◆ TRAVAIL À FAIRE:
[1] Dans le texte sur la liberté de la presse, quelle place la France occupe-t-elle au classement de RSF ?
[2] Poursuivez le texte sur la liberté de la presse à partir de la dernière phrase qu'il contient.

◆ TEXTE FOURNI:
_ _ _
La liberté de la presse ne se porte pas bien. Ce constat dressé par Reporters sans frontières n’est pas propre à notre région du monde, il est quasiment global et les bons élèves en la matière, comme la Norvège qui se maintient en première place, se font rares. Aujourd’hui selon RSF, seuls 9% de la population mondiale vit dans un pays où la liberté de la presse est satisfaisante.
Le classement 2019 “montre que la haine des journalistes a dégénéré en violence, laquelle est facteur d’une montée de la peur. Le nombre de pays considérés comme sûrs, où les journalistes peuvent exercer leur métier en toute sécurité, continue de se réduire, tandis que les régimes autoritaires renforcent leur emprise sur les médias.”
En jaune tout de même, le pays le mieux classé de la zone sud Océan Indien reste la France. Si le pays gagne une place dans le classement, se hissant à la 32e place, son “score global”, une note attribuée par RSF suivant divers critères, est en baisse. L’ONG dénonce ainsi en France comme à Malte des “procédures bâillons engagées contre les journalistes d’investigation” visant “à les épuiser financièrement”. RSF dénonce aussi “un niveau inédit de violences lors des manifestations de “gilets jaunes” en France, au point que nombre d’équipes de télévision n’osent plus afficher leur logo ni couvrir les manifestations sans être accompagnées de gardes du corps”.
Bonne nouvelle pour l’Afrique sub-saharienne : ” L’Afrique enregistre la plus faible dégradation régionale de l’édition 2019 du Classement mais aussi certaines des plus fortes évolutions de l’année écoulée.” Ainsi par exemple, “un changement de régime a permis à l’Ethiopie (110e) de vider ses prisons des journalistes et de faire un bond spectaculaire de 40 places.”
Au Comores, une dégradation inquiétante
Si en revanche on se rapproche de Mayotte, la situation se dégrade sensiblement.
_ _ _
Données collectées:
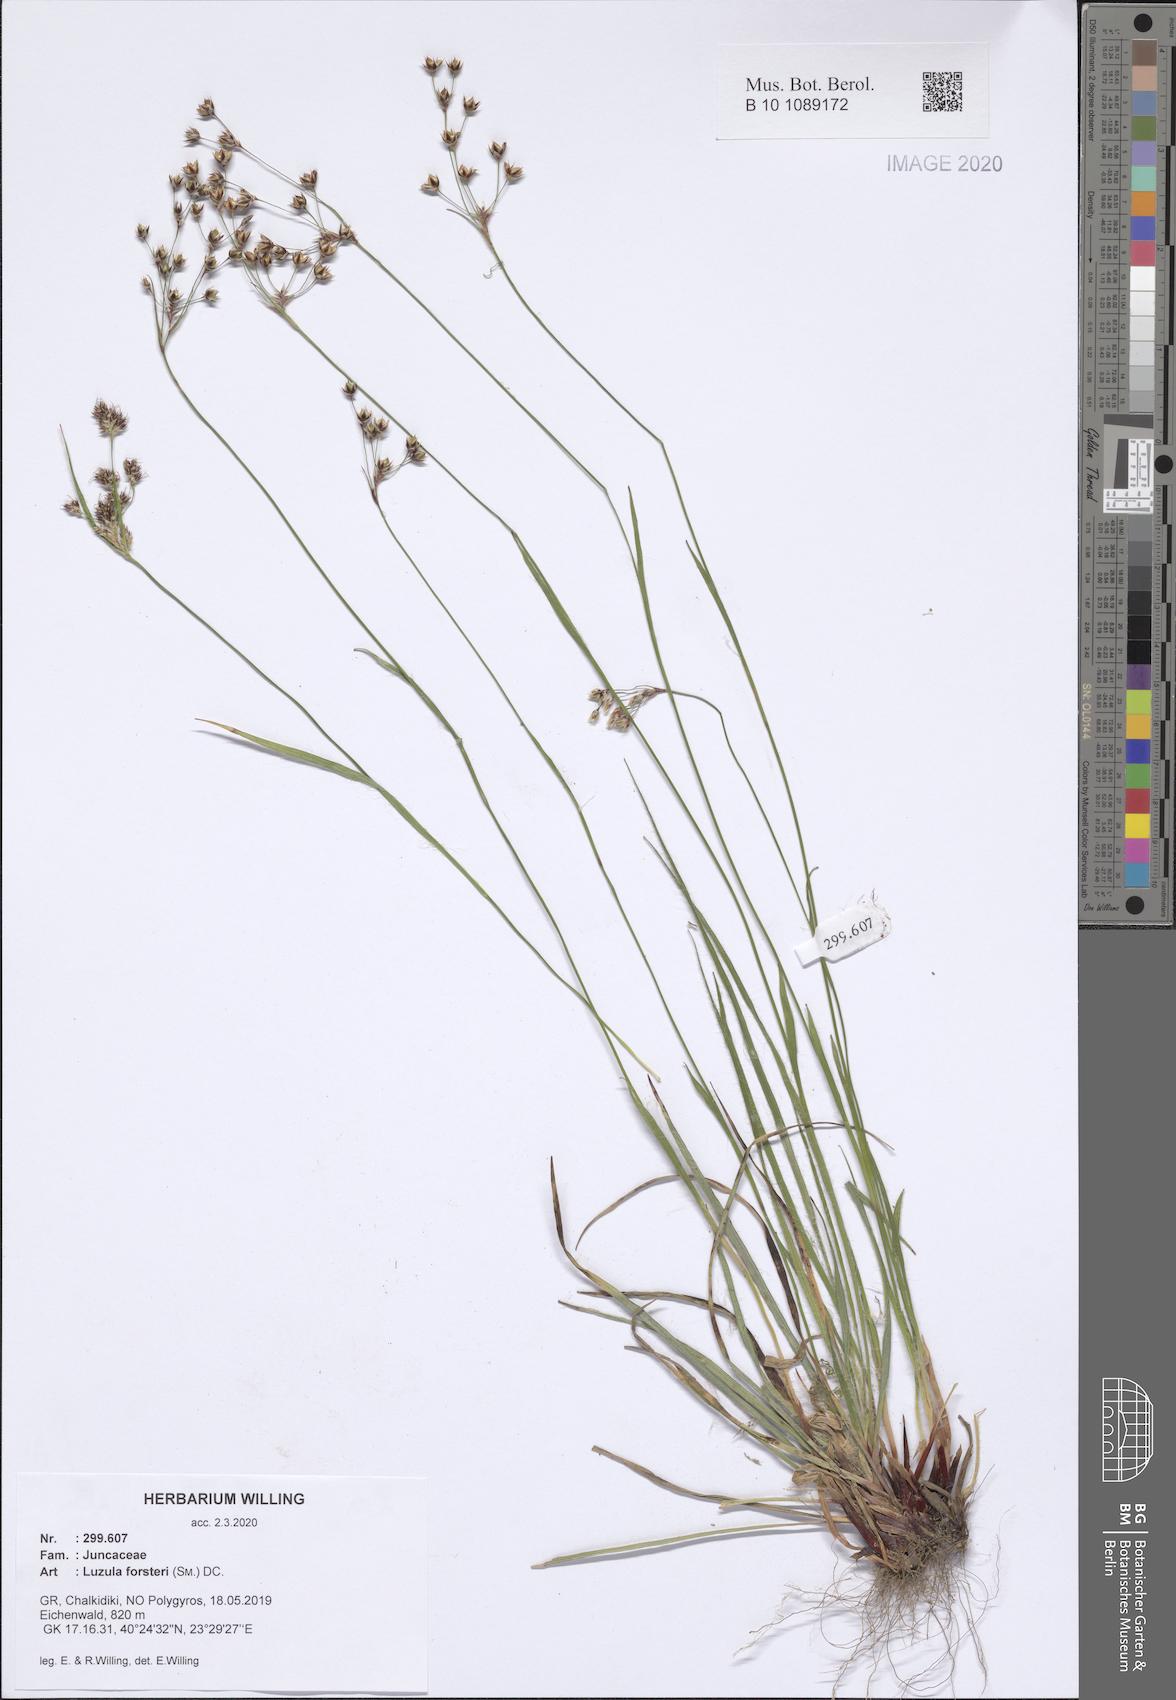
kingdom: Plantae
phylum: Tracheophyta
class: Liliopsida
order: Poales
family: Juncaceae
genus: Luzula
_ _ _
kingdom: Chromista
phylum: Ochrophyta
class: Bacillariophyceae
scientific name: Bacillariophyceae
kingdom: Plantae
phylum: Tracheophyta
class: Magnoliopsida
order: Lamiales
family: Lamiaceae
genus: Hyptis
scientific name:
_ _ _
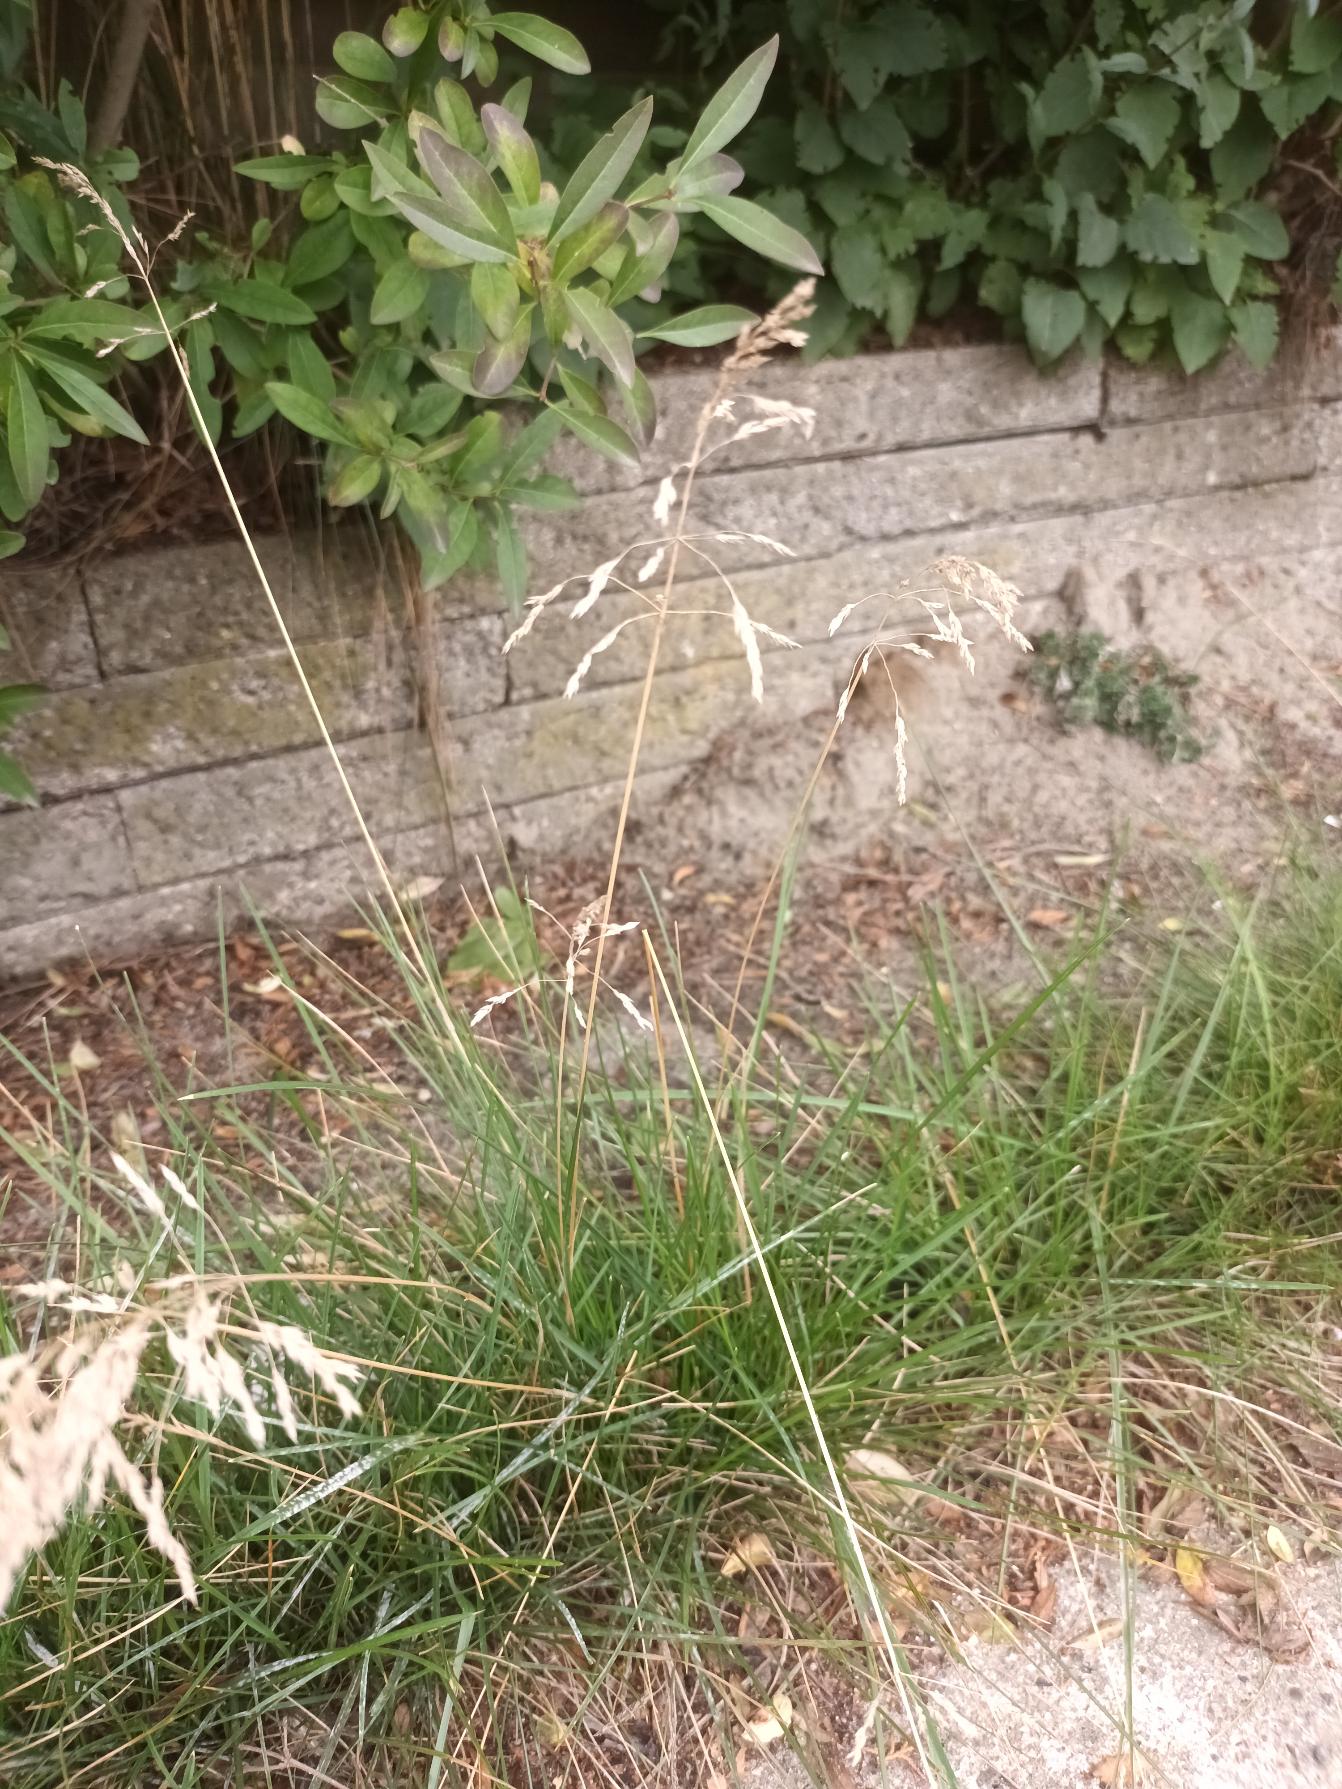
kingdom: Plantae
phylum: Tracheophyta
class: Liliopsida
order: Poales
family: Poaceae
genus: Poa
_ _ _
◆ RÉPONSES RÉDIGÉES:
[1] La France occupe la 32e place.

[2]
Ainsi Les Comores, pays classé 56e sur 180, chutent de 7 places dans le classement. La liberté de la presse y est certes garantie par la constitution révisée en 2018, “mais l’autocensure est une pratique courante chez les journalistes comoriens en raison de lourdes peines punissant la diffamation.” En outre, “en 2018, la couverture du référendum constitutionnel controversé permettant au président Azali Assoumani de se représenter s’est accompagnée d’une recrudescence inhabituelle d’exactions commises contre les journalistes dans un Etat qui, en matière de liberté de la presse, faisait jusque-là plutôt figure de bon élève dans la région. ” En guise d’exemples, “Une journaliste a été menacée de poursuites par un ministre, le directeur du grand quotidien public Al-Watwan a été limogé peu après avoir exprimé, dans un éditorial, la nécessité de laisser les voix critiques du référendum s’exprimer, et un reporter a été giflé pour le simple fait d’avoir pris une photo aux abords du tribunal.” Les événements récents liés à la présidentielle risque fort de noircir ce tableau dans le classement 2020.
Précarité et corruption minent la situation à Madagascar
Madagascar se classe à peine mieux que l’Union des Comores en se dressant à la 54e place, comme en 2018. RSF y constate “des médias sous influence”. “La précarité des journalistes et des médias malgaches les rend particulièrement vulnérables à l’influence des hommes d’affaires et des responsables politiques qui possèdent de nombreux organes de presse” écrit l’ONG qui pointe l’impact des élections sur l’accès à l’information. “L’élection présidentielle remportée fin 2018 par l’ex-leader de la transition Andry Rajoelina a confirmé la très forte politisation des médias locaux et notamment de la presse écrite. La quasi-totalité des titres ayant pris parti pour l’un ou l’autre des principaux candidats, l’accès à une information neutre et indépendante a été fortement limité.”
Une influence qui va au delà des frontières de la Grande Île. “Le ministère (malgache) des Affaires étrangères a directement écrit à l’ambassade d’Allemagne pour empêcher la publication d’un sondage dans un magazine d’information financé par une fondation allemande. Sur le plan légal, le Code de la communication adopté en 2016 fait référence au Code pénal pour statuer sur les délits de presse, menant potentiellement à une criminalisation de la profession.” Parmi les sujets victimes de l’autocensure, “la corruption, notamment dans le secteur des ressources naturelles ou de l’environnement, reste un sujet difficile à traiter.”
Aux Seychelles, “préserver à tout prix l’image du paradis”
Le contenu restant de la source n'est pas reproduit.